The president then addressed questions about the danger of retaliation, saying “neither Assad nor his allies have any interest in escalation that would lead to his demise, and our ally, Israel, can defend itself with overwhelming force, as well as the unshakable support of the United States of America.”
“Many of you have asked a broader question: Why should we get involved at all in a place that’s so complicated and where, as one person wrote to me, those who come after Assad may be enemies of human rights?” Obama said. “It’s true that some of Assad’s opponents are extremists.
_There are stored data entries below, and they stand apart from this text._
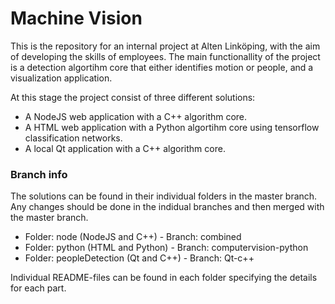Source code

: # Machine Vision

This is the repository for an internal project at Alten Linköping, with the aim of developing the skills of employees. 
The main functionallity of the project is a detection algortihm core that either identifies motion or people, and a visualization application. 

At this stage the project consist of three different solutions:
* A NodeJS web application with a C++ algorithm core. 
* A HTML web application with a Python algortihm core using tensorflow classification networks. 
* A local Qt application with a C++ algorithm core.

### Branch info

The solutions can be found in their individual folders in the master branch. Any changes should be done in the indidual branches and then merged with the master branch.
* Folder: node (NodeJS and C++) - Branch: combined
* Folder: python (HTML and Python) - Branch: computervision-python
* Folder: peopleDetection (Qt and C++) - Branch: Qt-c++

Individual README-files can be found in each folder specifying the details for each part. 
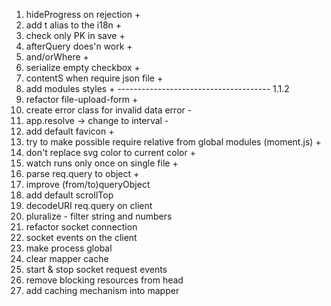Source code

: 1. hideProgress on rejection +
2. add t alias to the i18n +
3. check only PK in save +
4. afterQuery does'n work +
5. and/orWhere +
6. serialize empty checkbox +
7. contentS when require json file +
8. add modules styles +
-------------------------------------- 1.1.2
9. refactor file-upload-form +
10. create error class for invalid data error -
11. app.resolve -> change to interval -
12. add default favicon +
13. try to make possible require relative from global modules (moment.js) +
14. don't replace svg color to current color +
15. watch runs only once on single file +
16. parse req.query to object +
17. improve (from/to)queryObject
18. add default scrollTop
19. decodeURI req.query on client
20. pluralize - filter string and numbers
21. refactor socket connection
22. socket events on the client
23. make process global
24. clear mapper cache
25. start & stop socket request events
26. remove blocking resources from head
27. add caching mechanism into mapper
But al-Qaeda will only draw strength in a more chaotic Syria if people there see the world doing nothing to prevent innocent civilians from being gassed to death.”
“The majority of the Syrian people, and the Syrian opposition we work with, just want to live in peace, with dignity and freedom. And the day after any military action, we would redouble our efforts to achieve a political solution that strengthens those who reject the forces of tyranny and extremism.”
He then said he agreed with people who say the U.S. shouldn’t be the world’s policemen.
“I agree. And I have a deeply held preference for peaceful solutions. Over the last two years, my administration has tried diplomacy and sanctions, warnings and negotiations, but chemical weapons were still used by the Assad regime,” said the president.
“However, over the last few days, we’ve seen some encouraging signs, in part because of the credible threat of U.S. military action, as well as constructive talks that I had with President Putin,” Obama continued. “…It’s too early to tell whether this offer will succeed, and any agreement must verify that the Assad regime keeps its commitments, but this initiative has the potential to remove the threat of chemical weapons without the use of force, particularly because Russia is one of Assad’s strongest allies.”
Obama said he asked Congress to postpone its vote as he keeps chatting with Vladimir Putin and Secretary of State John Kerry meets with Russian Foreign Minister Sergei Lavrov on Thursday. France and Britain have been asked to try to browbeat China and Russia at the UN to come up with a resolution palatable to the Assad alliance.
“To my friends on the right, I ask you to reconcile your commitment to America’s military might with the failure to act when a cause is so plainly just,” he said. “To my friends on the left, I ask you to reconcile your belief in freedom and dignity for all people with those images of children writhing in pain and going still on a cold hospital floor, for sometimes resolutions and statements of condemnation are simply not enough.”
“…America is not the world’s policeman. Terrible things happen across the globe, and it is beyond our means to right every wrong, but when with modest effort and risk we can stop children from being gassed to death and thereby make our own children safer over the long run, I believe we should act. That’s what makes America different. That’s what makes us exceptional. With humility, but with resolve, let us never lose sight of that essential truth.”
Many wondered where Obama was going to go with this speech as the White House seemed eager to try to make the Russia deal work — even as early signs at the UN Security Council weren’t good, with Russia rejecting off the bat a French plan that would allow Assad to be punished with force if he failed to comply.
After a lunch with Obama and the rest of his caucus today, Senate Majority Leader Harry Reid (D-Nev.) said “if we’re going to have any success diplomatically in the future on this issue, we have to make sure that the credible threat of military action remains.”